CI/CD pipeline integration

GitHub Actions 기반 정기 드리프트 감지

실전에서는 드리프트 감지를 정기적으로 자동 실행해야 한다. 다음은 GitHub Actions를 활용한 드리프트 감지 파이프라인이다.

# .github/workflows/drift-detection.yml
name: Infrastructure Drift Detection

on:
  schedule:
    # 매일 오전 9시, 오후 3시 (KST) 실행
    - cron: '0 0,6 * * *'
  workflow_dispatch:
    inputs:
      workspace:
        description: '감지할 워크스페이스 (비워두면 전체)'
        required: false
        type: string

permissions:
  id-token: write
  contents: read
  issues: write

env:
  TF_VERSION: '1.11.0'
  TOFU_VERSION: '1.9.0'

jobs:
  detect-drift:
    name: Detect Drift - ${{ matrix.workspace }}
    runs-on: ubuntu-latest
    strategy:
      fail-fast: false
      matrix:
        workspace:
          - environments/prod/networking
          - environments/prod/compute
          - environments/prod/database
          - environments/prod/security
          - environments/staging/networking
          - environments/staging/compute
    steps:
      - name: Checkout
        uses: actions/checkout@v4

      - name: Configure AWS Credentials (OIDC)
        uses: aws-actions/configure-aws-credentials@v4
        with:
          role-to-assume: ${{ secrets.AWS_DRIFT_DETECTION_ROLE_ARN }}
          aws-region: ap-northeast-2
          role-session-name: drift-detection-${{ github.run_id }}

      - name: Setup Terraform
        uses: hashicorp/setup-terraform@v3
        with:
          terraform_version: ${{ env.TF_VERSION }}
          terraform_wrapper: false

      - name: Terraform Init
        working-directory: ${{ matrix.workspace }}
        run: terraform init -input=false -no-color

      - name: Detect Drift
        id: drift
        working-directory: ${{ matrix.workspace }}
        run: |
          set +e
          terraform plan -detailed-exitcode -input=false -no-color \
            -out=drift.plan 2>&1 | tee plan-output.txt
          echo "exit_code=$?" >> "$GITHUB_OUTPUT"
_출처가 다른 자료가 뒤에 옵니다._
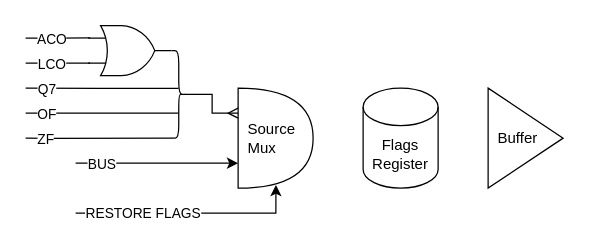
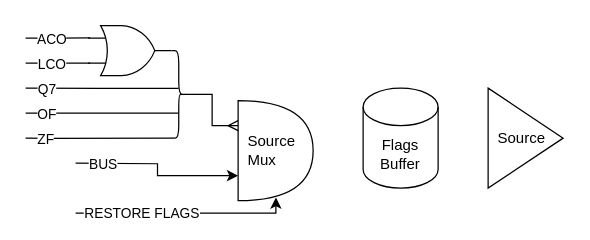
  <mxCell id="0" />
  <mxCell id="1" parent="0" />
  <mxCell id="2" style="edgeStyle=orthogonalEdgeStyle;rounded=0;orthogonalLoop=1;jettySize=auto;html=1;exitX=0.504;exitY=0.968;exitDx=0;exitDy=0;exitPerimeter=0;endArrow=none;endFill=0;startArrow=classic;startFill=1;" edge="1" parent="1" source="6"><mxGeometry relative="1" as="geometry"><mxPoint x="60" y="170" as="targetPoint" /><Array as="points"><mxPoint x="220" y="170" /></Array></mxGeometry></mxCell>
  <mxCell id="3" value="RESTORE FLAGS" style="edgeLabel;html=1;align=center;verticalAlign=middle;resizable=0;points=[];" vertex="1" connectable="0" parent="2"><mxGeometry x="0.831" y="-1" relative="1" as="geometry"><mxPoint x="38" as="offset" /></mxGeometry></mxCell>
  <mxCell id="4" style="edgeStyle=orthogonalEdgeStyle;rounded=0;orthogonalLoop=1;jettySize=auto;html=1;exitX=0;exitY=0.75;exitDx=0;exitDy=0;exitPerimeter=0;startArrow=classic;startFill=1;endArrow=none;endFill=0;" edge="1" parent="1" source="6"><mxGeometry relative="1" as="geometry"><mxPoint x="60" y="130" as="targetPoint" /></mxGeometry></mxCell>
  <mxCell id="5" value="BUS" style="edgeLabel;html=1;align=center;verticalAlign=middle;resizable=0;points=[];" vertex="1" connectable="0" parent="4"><mxGeometry x="0.778" relative="1" as="geometry"><mxPoint x="6" as="offset" /></mxGeometry></mxCell>
- <mxCell id="6" value="Source&lt;br&gt;Mux" style="shape=or;whiteSpace=wrap;html=1;align=left;spacingLeft=6;" vertex="1" parent="1"><mxGeometry x="190" y="70" width="60" height="80" as="geometry" /></mxCell>
- <mxCell id="7" value="Flags&lt;br&gt;Register" style="shape=cylinder3;whiteSpace=wrap;html=1;boundedLbl=1;backgroundOutline=1;size=15;" vertex="1" parent="1"><mxGeometry x="290" y="70" width="60" height="80" as="geometry" /></mxCell>
- <mxCell id="8" value="Buffer" style="triangle;whiteSpace=wrap;html=1;align=left;spacingLeft=6;" vertex="1" parent="1"><mxGeometry x="390" y="70" width="60" height="80" as="geometry" /></mxCell>
+ <mxCell id="6" value="Source&lt;br&gt;Mux" style="shape=or;whiteSpace=wrap;html=1;align=left;spacingLeft=6;" vertex="1" parent="1"><mxGeometry x="190" y="80" width="60" height="80" as="geometry" /></mxCell>
+ <mxCell id="7" value="Flags&lt;br&gt;Buffer" style="shape=cylinder3;whiteSpace=wrap;html=1;boundedLbl=1;backgroundOutline=1;size=15;" vertex="1" parent="1"><mxGeometry x="290" y="70" width="60" height="80" as="geometry" /></mxCell>
+ <mxCell id="8" value="Source" style="triangle;whiteSpace=wrap;html=1;align=left;spacingLeft=6;" vertex="1" parent="1"><mxGeometry x="390" y="70" width="60" height="80" as="geometry" /></mxCell>
  <mxCell id="9" style="edgeStyle=orthogonalEdgeStyle;rounded=0;orthogonalLoop=1;jettySize=auto;html=1;exitX=0.025;exitY=0.247;exitDx=0;exitDy=0;exitPerimeter=0;startArrow=none;startFill=0;endArrow=none;endFill=0;" edge="1" parent="1" source="15"><mxGeometry relative="1" as="geometry"><mxPoint x="20" y="30" as="targetPoint" /><mxPoint x="70" y="30" as="sourcePoint" /></mxGeometry></mxCell>
  <mxCell id="10" value="ACO" style="edgeLabel;html=1;align=center;verticalAlign=middle;resizable=0;points=[];" vertex="1" connectable="0" parent="9"><mxGeometry x="0.778" relative="1" as="geometry"><mxPoint x="14" as="offset" /></mxGeometry></mxCell>
  <mxCell id="11" style="edgeStyle=orthogonalEdgeStyle;rounded=0;orthogonalLoop=1;jettySize=auto;html=1;startArrow=none;startFill=0;endArrow=none;endFill=0;exitX=0.518;exitY=0.43;exitDx=0;exitDy=0;exitPerimeter=0;" edge="1" parent="1" source="21"><mxGeometry relative="1" as="geometry"><mxPoint x="20" y="70" as="targetPoint" /><mxPoint x="130" y="70" as="sourcePoint" /></mxGeometry></mxCell>
  <mxCell id="12" value="Q7" style="edgeLabel;html=1;align=center;verticalAlign=middle;resizable=0;points=[];" vertex="1" connectable="0" parent="11"><mxGeometry x="0.778" relative="1" as="geometry"><mxPoint x="3" as="offset" /></mxGeometry></mxCell>
  <mxCell id="13" style="edgeStyle=orthogonalEdgeStyle;rounded=0;orthogonalLoop=1;jettySize=auto;html=1;exitX=0.024;exitY=0.75;exitDx=0;exitDy=0;exitPerimeter=0;startArrow=none;startFill=0;endArrow=none;endFill=0;" edge="1" parent="1" source="15"><mxGeometry relative="1" as="geometry"><mxPoint x="20" y="50" as="targetPoint" /><mxPoint x="70" y="50" as="sourcePoint" /></mxGeometry></mxCell>
  <mxCell id="14" value="LCO" style="edgeLabel;html=1;align=center;verticalAlign=middle;resizable=0;points=[];" vertex="1" connectable="0" parent="13"><mxGeometry x="0.778" relative="1" as="geometry"><mxPoint x="14" as="offset" /></mxGeometry></mxCell>
  <mxCell id="15" value="" style="verticalLabelPosition=bottom;shadow=0;dashed=0;align=center;html=1;verticalAlign=top;shape=mxgraph.electrical.logic_gates.logic_gate;operation=or;" vertex="1" parent="1"><mxGeometry x="70" y="20" width="66.67" height="40" as="geometry" /></mxCell>
  <mxCell id="16" style="edgeStyle=orthogonalEdgeStyle;rounded=0;orthogonalLoop=1;jettySize=auto;html=1;startArrow=none;startFill=0;endArrow=none;endFill=0;exitX=0.532;exitY=0.713;exitDx=0;exitDy=0;exitPerimeter=0;" edge="1" parent="1" source="21"><mxGeometry relative="1" as="geometry"><mxPoint x="20" y="90" as="targetPoint" /><mxPoint x="130" y="90" as="sourcePoint" /></mxGeometry></mxCell>
  <mxCell id="17" value="OF" style="edgeLabel;html=1;align=center;verticalAlign=middle;resizable=0;points=[];" vertex="1" connectable="0" parent="16"><mxGeometry x="0.778" relative="1" as="geometry"><mxPoint x="3" as="offset" /></mxGeometry></mxCell>
  <mxCell id="18" style="edgeStyle=orthogonalEdgeStyle;rounded=0;orthogonalLoop=1;jettySize=auto;html=1;startArrow=none;startFill=0;endArrow=none;endFill=0;exitX=0.974;exitY=1.001;exitDx=0;exitDy=0;exitPerimeter=0;" edge="1" parent="1" source="21"><mxGeometry relative="1" as="geometry"><mxPoint x="20" y="110" as="targetPoint" /><mxPoint x="130" y="110" as="sourcePoint" /><Array as="points"><mxPoint x="38" y="110" /></Array></mxGeometry></mxCell>
  <mxCell id="19" value="ZF" style="edgeLabel;html=1;align=center;verticalAlign=middle;resizable=0;points=[];" vertex="1" connectable="0" parent="18"><mxGeometry x="0.778" relative="1" as="geometry"><mxPoint x="3" as="offset" /></mxGeometry></mxCell>
  <mxCell id="20" style="edgeStyle=orthogonalEdgeStyle;rounded=0;orthogonalLoop=1;jettySize=auto;html=1;exitX=0.1;exitY=0.5;exitDx=0;exitDy=0;exitPerimeter=0;startArrow=none;startFill=0;endArrow=ERmany;endFill=0;entryX=0;entryY=0.25;entryDx=0;entryDy=0;entryPerimeter=0;" edge="1" parent="1" source="21" target="6"><mxGeometry relative="1" as="geometry"><mxPoint x="170" y="100" as="targetPoint" /></mxGeometry></mxCell>
  <mxCell id="21" value="" style="shape=curlyBracket;whiteSpace=wrap;html=1;rounded=1;flipH=1;" vertex="1" parent="1"><mxGeometry x="136.67" y="40" width="11.67" height="70" as="geometry" /></mxCell>
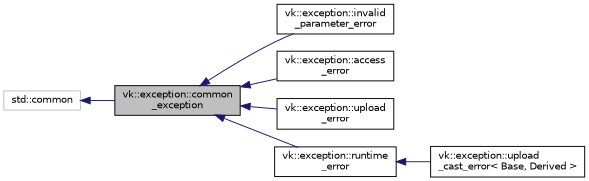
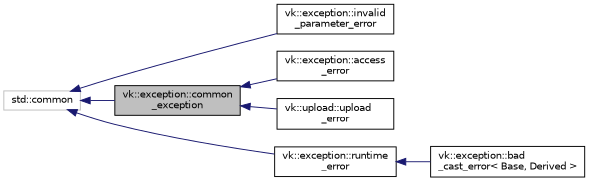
  digraph {
    rankdir=LR
    node [color=black fillcolor=white fontname=Helvetica fontsize=10 shape=record style=filled]
    edge [color=midnightblue dir=back fontname=Helvetica fontsize=10 labelfontname=Helvetica labelfontsize=10 style=solid]
    n1 [fillcolor=grey75 fontcolor=black height=0.2 label="vk::exception::common\l_exception" width=0.4]
    n2 [height=0.2 label="vk::exception::access\l_error" width=0.4]
    n3 [height=0.2 label="vk::exception::invalid\l_parameter_error" width=0.4]
    n4 [height=0.2 label="vk::exception::runtime\l_error" width=0.4]
-   n5 [height=0.2 label="vk::exception::upload\l_error" width=0.4]
-   n6 [height=0.2 label="vk::exception::upload\l_cast_error\< Base, Derived \>" width=0.4]
+   n5 [height=0.2 label="vk::upload::upload\l_error" width=0.4]
+   n6 [height=0.2 label="vk::exception::bad\l_cast_error\< Base, Derived \>" width=0.4]
    n7 [color=grey75 height=0.2 label="std::common" width=0.4]
    n1 -> n2
-   n1 -> n3
-   n1 -> n4
+   n7 -> n3
+   n7 -> n4
    n1 -> n5
    n4 -> n6
    n7 -> n1
  }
      - name: Analyze Drift
        if: steps.drift.outputs.exit_code == '2'
        working-directory: ${{ matrix.workspace }}
        run: |
          terraform show -json drift.plan > plan.json
          python3 ${{ github.workspace }}/scripts/drift_analyzer.py plan.json \
            > drift-report.json
          echo "## 드리프트 감지: ${{ matrix.workspace }}" >> "$GITHUB_STEP_SUMMARY"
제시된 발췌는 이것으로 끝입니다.